START DATA EXCERPTS

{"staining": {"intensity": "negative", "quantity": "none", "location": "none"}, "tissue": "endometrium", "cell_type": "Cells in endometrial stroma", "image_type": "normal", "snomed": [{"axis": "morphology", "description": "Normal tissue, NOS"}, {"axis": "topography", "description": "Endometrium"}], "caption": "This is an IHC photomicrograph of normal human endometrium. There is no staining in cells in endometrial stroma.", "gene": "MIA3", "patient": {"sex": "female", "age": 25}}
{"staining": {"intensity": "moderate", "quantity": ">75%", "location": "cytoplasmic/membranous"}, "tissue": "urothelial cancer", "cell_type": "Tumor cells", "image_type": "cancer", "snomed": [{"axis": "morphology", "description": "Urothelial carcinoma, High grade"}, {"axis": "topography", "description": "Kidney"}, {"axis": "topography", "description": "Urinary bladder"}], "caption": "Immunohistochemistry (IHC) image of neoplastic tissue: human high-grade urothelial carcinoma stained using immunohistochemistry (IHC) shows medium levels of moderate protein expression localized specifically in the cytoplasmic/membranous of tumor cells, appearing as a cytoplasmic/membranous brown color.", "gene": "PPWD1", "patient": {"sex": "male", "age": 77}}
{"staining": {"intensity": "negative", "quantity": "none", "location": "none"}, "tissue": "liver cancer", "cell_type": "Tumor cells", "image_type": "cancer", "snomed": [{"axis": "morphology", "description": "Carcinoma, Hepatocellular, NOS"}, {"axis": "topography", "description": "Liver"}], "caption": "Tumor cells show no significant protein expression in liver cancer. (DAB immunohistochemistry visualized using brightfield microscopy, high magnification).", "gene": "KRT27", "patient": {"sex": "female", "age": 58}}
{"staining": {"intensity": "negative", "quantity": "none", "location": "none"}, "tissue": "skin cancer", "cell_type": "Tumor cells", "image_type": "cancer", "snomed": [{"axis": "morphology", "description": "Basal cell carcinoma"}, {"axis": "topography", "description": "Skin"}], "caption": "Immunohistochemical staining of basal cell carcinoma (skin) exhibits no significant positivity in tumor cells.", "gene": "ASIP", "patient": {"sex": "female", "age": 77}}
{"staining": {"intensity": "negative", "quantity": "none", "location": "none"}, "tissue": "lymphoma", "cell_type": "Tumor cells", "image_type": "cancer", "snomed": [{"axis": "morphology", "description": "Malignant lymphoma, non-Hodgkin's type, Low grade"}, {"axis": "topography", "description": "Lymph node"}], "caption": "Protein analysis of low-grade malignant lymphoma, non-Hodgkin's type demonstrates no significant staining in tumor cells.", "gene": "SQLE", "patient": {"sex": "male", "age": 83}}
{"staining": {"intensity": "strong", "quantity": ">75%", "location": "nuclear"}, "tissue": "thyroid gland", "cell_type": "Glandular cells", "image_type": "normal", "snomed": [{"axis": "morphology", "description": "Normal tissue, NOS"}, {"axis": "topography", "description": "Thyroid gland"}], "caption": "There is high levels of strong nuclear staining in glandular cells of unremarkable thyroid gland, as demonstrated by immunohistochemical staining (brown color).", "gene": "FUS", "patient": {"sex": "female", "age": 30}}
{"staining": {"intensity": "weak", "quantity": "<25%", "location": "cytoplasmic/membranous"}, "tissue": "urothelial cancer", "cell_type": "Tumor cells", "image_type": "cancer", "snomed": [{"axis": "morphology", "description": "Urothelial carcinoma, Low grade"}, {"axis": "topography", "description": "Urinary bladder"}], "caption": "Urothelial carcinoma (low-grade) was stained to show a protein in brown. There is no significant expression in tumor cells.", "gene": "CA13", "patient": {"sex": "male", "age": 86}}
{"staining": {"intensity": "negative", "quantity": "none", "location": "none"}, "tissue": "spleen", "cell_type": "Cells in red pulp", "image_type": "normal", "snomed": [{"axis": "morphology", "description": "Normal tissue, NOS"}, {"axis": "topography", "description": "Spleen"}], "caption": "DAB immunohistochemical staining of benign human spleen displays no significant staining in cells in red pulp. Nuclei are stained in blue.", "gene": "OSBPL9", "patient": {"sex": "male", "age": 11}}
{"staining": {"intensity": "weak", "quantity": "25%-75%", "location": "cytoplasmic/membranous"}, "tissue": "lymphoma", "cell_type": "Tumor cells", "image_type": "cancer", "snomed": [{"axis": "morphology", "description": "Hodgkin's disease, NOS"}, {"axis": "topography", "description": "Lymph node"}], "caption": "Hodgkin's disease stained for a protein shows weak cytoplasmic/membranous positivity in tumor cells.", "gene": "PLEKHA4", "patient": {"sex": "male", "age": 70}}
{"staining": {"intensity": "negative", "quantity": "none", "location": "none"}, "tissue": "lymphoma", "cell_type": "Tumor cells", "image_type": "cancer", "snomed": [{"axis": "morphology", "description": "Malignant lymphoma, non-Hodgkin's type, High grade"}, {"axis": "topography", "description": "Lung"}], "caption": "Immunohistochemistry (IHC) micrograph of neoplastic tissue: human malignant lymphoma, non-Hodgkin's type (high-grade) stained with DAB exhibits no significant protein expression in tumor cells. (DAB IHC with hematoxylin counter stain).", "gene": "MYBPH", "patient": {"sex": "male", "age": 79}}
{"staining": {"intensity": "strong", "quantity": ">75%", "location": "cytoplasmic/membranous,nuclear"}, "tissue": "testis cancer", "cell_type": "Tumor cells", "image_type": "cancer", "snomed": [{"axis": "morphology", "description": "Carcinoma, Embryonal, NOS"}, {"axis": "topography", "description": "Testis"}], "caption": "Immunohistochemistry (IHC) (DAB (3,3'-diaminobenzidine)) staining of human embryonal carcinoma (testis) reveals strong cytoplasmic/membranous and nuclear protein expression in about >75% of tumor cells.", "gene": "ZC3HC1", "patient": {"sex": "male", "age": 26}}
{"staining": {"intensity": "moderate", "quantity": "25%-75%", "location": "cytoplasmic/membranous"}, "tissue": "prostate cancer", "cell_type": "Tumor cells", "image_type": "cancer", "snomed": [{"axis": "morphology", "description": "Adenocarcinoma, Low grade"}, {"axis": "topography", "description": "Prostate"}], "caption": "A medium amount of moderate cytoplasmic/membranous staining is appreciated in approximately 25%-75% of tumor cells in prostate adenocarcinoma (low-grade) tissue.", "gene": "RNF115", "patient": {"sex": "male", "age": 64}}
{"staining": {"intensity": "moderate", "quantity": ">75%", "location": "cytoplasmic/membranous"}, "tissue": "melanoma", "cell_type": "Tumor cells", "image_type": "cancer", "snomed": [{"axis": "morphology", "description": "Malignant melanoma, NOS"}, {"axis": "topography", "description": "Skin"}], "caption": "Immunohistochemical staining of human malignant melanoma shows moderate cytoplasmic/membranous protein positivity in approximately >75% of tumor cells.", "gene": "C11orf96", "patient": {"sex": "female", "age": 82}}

END DATA EXCERPTS

• WHAT NEEDS TO BE DONE
The job here is to find each line above with the word "bladder" and copy it.

• YOUR RESPONSE
{"staining": {"intensity": "moderate", "quantity": ">75%", "location": "cytoplasmic/membranous"}, "tissue": "urothelial cancer", "cell_type": "Tumor cells", "image_type": "cancer", "snomed": [{"axis": "morphology", "description": "Urothelial carcinoma, High grade"}, {"axis": "topography", "description": "Kidney"}, {"axis": "topography", "description": "Urinary bladder"}], "caption": "Immunohistochemistry (IHC) image of neoplastic tissue: human high-grade urothelial carcinoma stained using immunohistochemistry (IHC) shows medium levels of moderate protein expression localized specifically in the cytoplasmic/membranous of tumor cells, appearing as a cytoplasmic/membranous brown color.", "gene": "PPWD1", "patient": {"sex": "male", "age": 77}}
{"staining": {"intensity": "weak", "quantity": "<25%", "location": "cytoplasmic/membranous"}, "tissue": "urothelial cancer", "cell_type": "Tumor cells", "image_type": "cancer", "snomed": [{"axis": "morphology", "description": "Urothelial carcinoma, Low grade"}, {"axis": "topography", "description": "Urinary bladder"}], "caption": "Urothelial carcinoma (low-grade) was stained to show a protein in brown. There is no significant expression in tumor cells.", "gene": "CA13", "patient": {"sex": "male", "age": 86}}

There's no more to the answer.